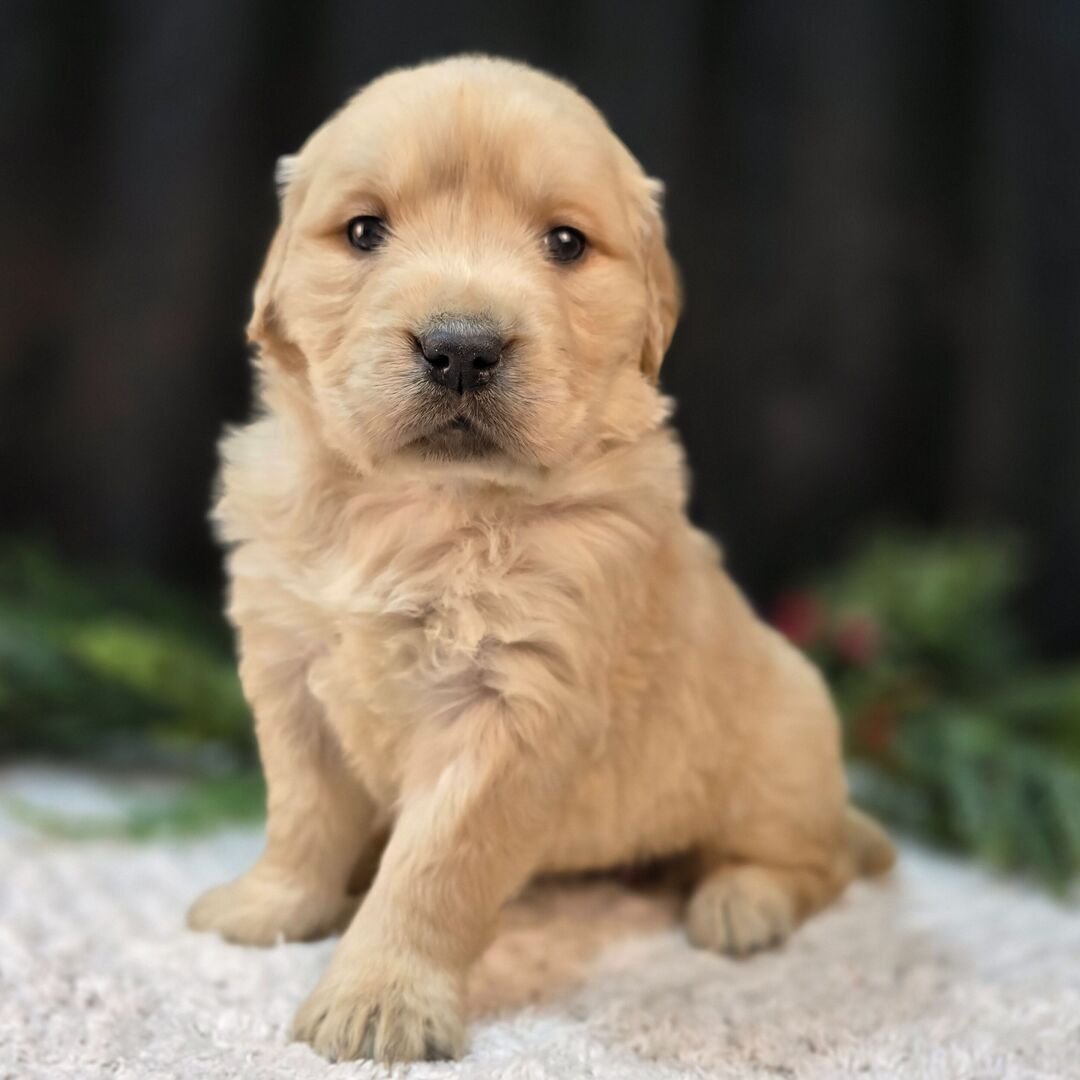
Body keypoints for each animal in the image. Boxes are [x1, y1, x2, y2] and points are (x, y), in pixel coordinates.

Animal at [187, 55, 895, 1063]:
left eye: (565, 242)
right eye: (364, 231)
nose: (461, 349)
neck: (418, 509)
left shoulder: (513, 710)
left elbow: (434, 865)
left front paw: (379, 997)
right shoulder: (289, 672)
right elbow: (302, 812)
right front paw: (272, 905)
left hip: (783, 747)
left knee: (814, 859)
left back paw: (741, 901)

==

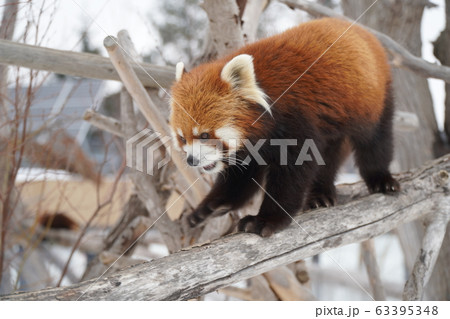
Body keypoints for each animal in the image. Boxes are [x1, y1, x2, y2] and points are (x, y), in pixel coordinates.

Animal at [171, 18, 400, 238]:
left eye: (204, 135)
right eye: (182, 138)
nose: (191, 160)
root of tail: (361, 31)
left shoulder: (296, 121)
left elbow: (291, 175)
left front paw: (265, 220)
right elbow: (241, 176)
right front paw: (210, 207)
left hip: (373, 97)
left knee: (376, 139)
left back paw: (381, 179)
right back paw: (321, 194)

■ Activity:
Output only an exact transcription of the lines above from the one with "nose: (191, 160)" up to and including the one with "right back paw: (321, 194)".

■ Solution to this task:
nose: (191, 160)
root of tail: (361, 31)
left shoulder: (296, 121)
left elbow: (291, 175)
left front paw: (265, 220)
right elbow: (241, 176)
right front paw: (210, 207)
left hip: (373, 97)
left knee: (376, 139)
left back paw: (381, 179)
right back paw: (321, 194)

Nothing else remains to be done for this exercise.